**Required work**
Please say how many lines in the records contain the word "holder", giving only the number.

START Data records

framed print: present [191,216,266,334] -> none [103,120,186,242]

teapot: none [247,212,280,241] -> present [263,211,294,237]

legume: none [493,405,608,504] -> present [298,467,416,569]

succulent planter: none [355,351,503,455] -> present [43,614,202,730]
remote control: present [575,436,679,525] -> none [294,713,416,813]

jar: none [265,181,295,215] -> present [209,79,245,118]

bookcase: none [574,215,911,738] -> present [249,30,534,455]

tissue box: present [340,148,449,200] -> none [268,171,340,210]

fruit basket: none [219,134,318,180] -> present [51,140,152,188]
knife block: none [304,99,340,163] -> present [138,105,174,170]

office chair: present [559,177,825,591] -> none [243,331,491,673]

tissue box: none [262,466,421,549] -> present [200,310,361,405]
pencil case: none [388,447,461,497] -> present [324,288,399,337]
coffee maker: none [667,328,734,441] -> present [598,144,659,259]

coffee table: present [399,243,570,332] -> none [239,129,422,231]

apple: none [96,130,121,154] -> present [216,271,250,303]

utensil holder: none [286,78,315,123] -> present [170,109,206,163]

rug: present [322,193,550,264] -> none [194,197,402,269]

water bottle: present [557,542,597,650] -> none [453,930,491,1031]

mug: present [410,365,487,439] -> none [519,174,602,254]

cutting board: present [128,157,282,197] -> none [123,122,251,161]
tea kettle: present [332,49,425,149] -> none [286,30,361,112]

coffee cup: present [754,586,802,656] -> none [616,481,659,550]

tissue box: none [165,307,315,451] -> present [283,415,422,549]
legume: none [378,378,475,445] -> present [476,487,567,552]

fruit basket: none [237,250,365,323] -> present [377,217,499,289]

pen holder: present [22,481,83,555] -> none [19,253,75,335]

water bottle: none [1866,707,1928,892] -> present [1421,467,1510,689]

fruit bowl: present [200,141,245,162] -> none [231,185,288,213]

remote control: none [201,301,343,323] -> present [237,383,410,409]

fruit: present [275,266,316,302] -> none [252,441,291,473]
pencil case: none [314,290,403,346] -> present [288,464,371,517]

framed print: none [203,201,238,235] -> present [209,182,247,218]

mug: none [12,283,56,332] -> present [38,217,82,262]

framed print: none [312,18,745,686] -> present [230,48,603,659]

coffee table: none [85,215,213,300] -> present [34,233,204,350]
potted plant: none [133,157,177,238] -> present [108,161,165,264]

END Data records

**Response for this exercise**
2